**Task to complete:** Could every line below be transcribed exactly, with the pictures dropped?

**Supplied information:**
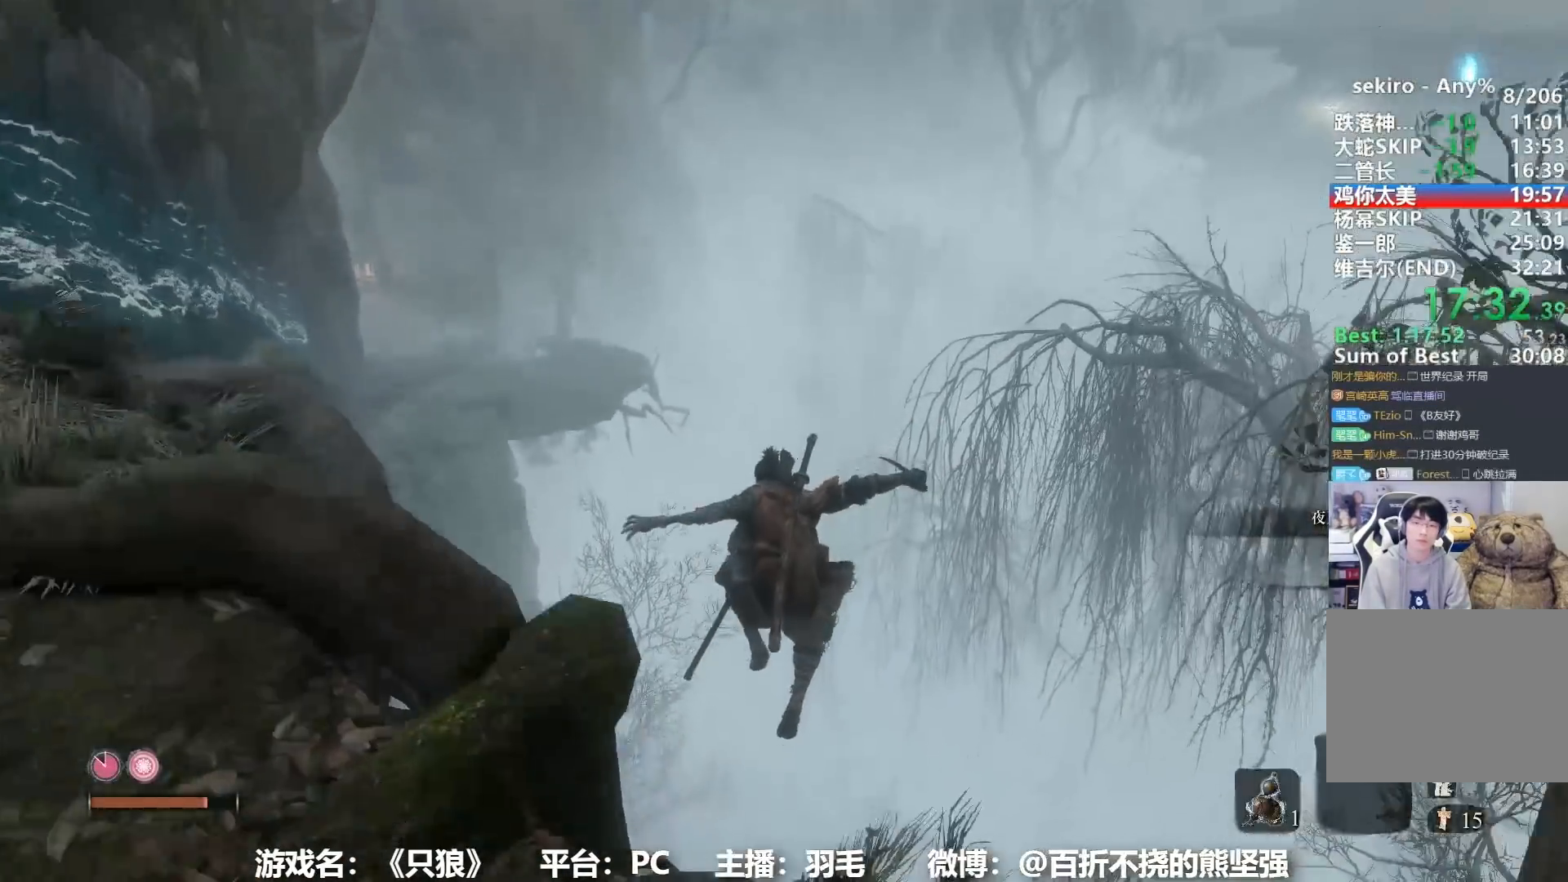
{"buttons": ["B"], "left_stick": "up", "right_stick": "center", "events": []}
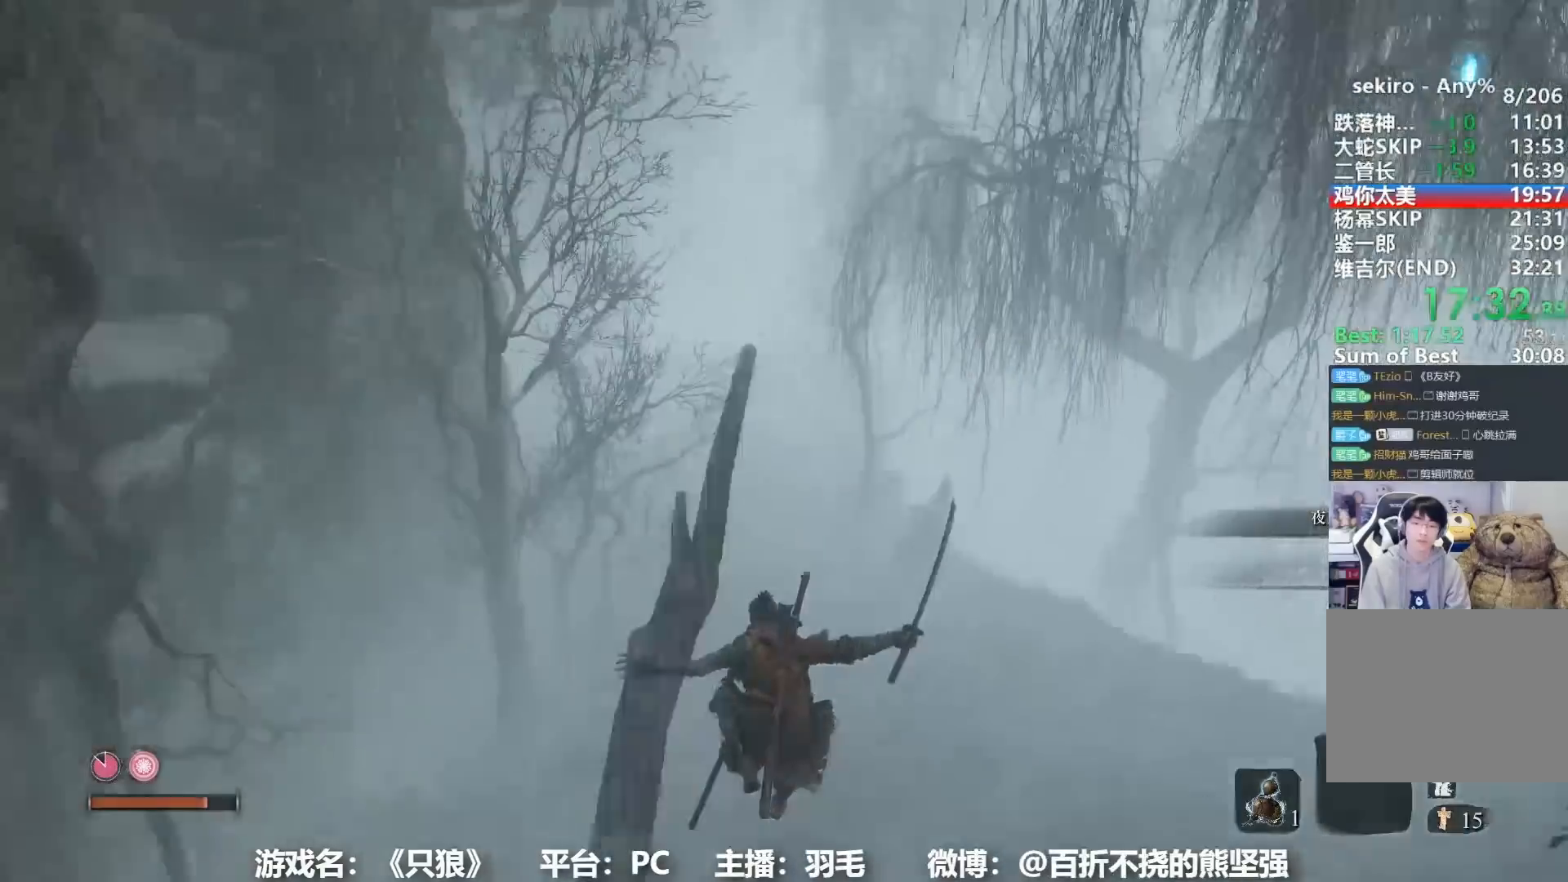
{"buttons": ["B"], "left_stick": "up", "right_stick": "center", "events": []}
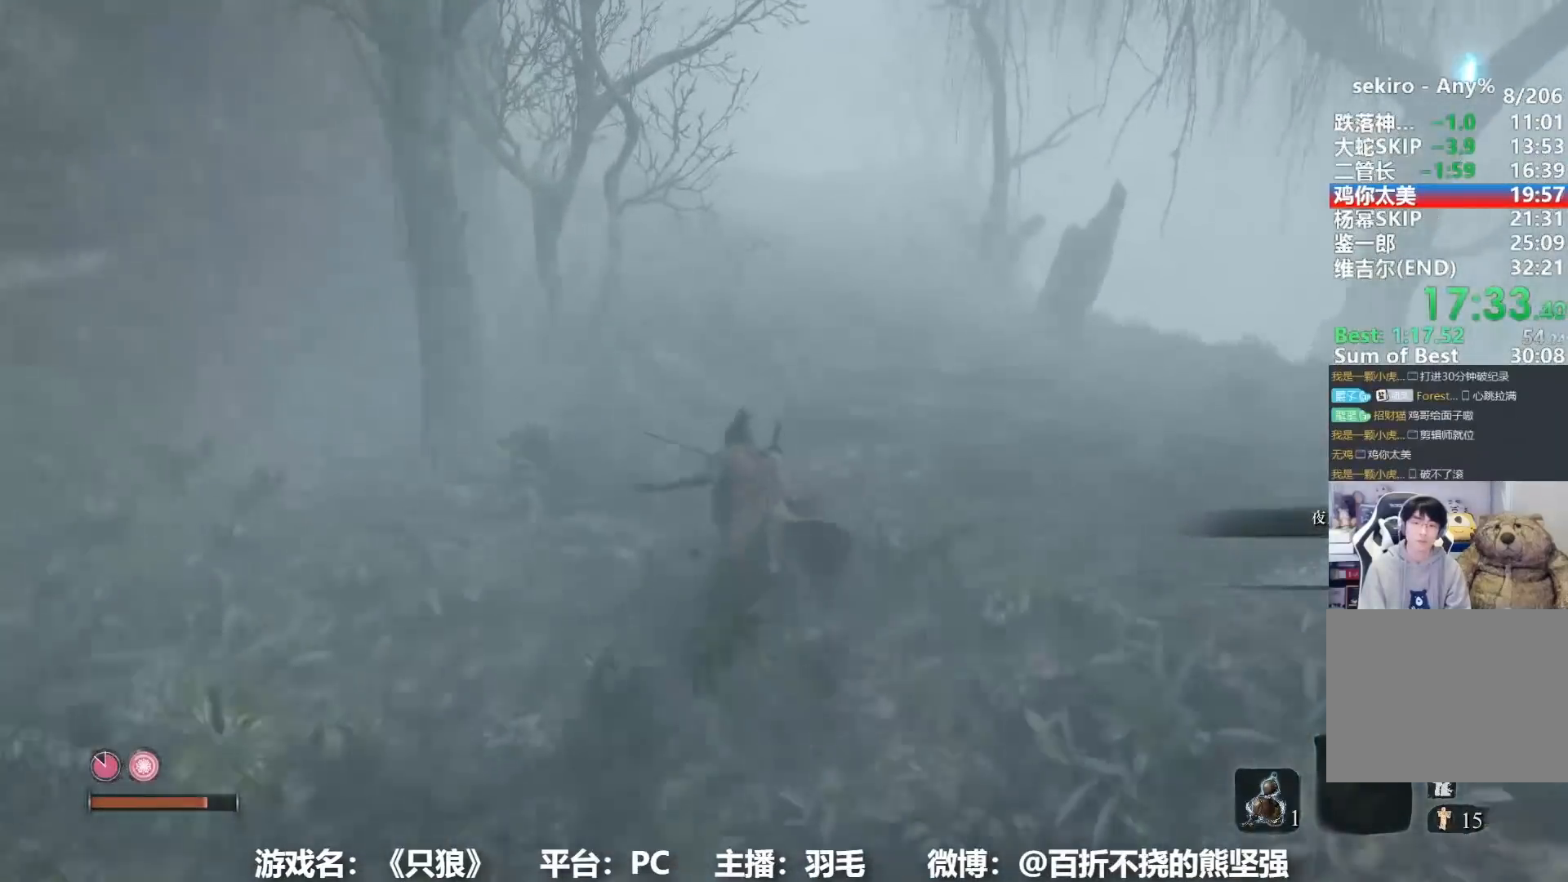
{"buttons": ["B"], "left_stick": "up", "right_stick": "center", "events": []}
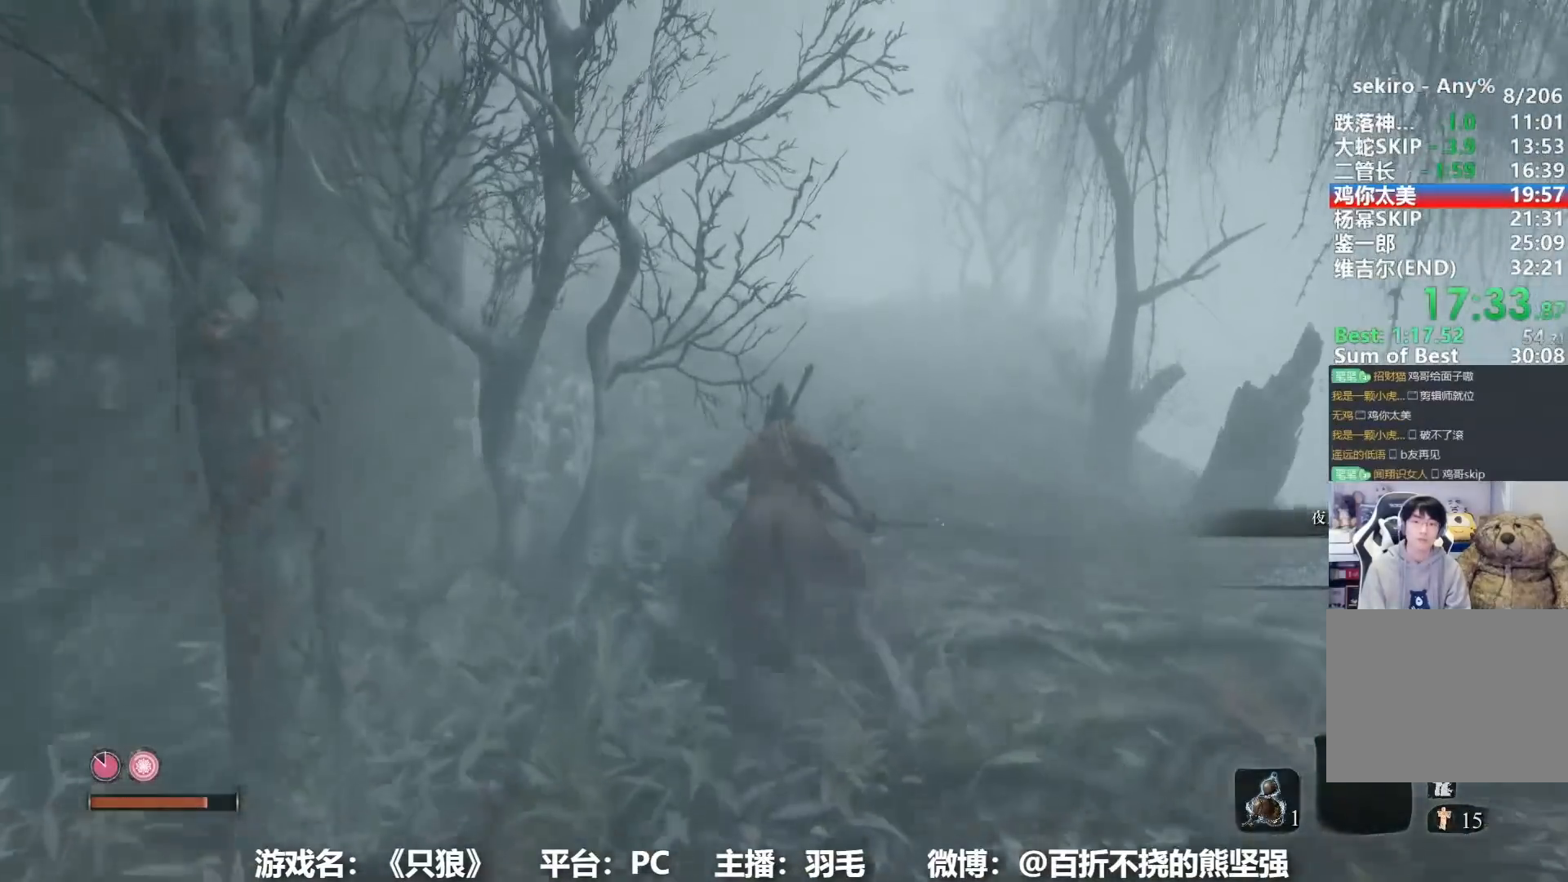
{"buttons": ["B"], "left_stick": "up", "right_stick": "center", "events": []}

**Result of this exercise:**
{"buttons": ["B"], "left_stick": "up", "right_stick": "center", "events": []}
{"buttons": ["B"], "left_stick": "up", "right_stick": "center", "events": []}
{"buttons": ["B"], "left_stick": "up", "right_stick": "center", "events": []}
{"buttons": ["B"], "left_stick": "up", "right_stick": "center", "events": []}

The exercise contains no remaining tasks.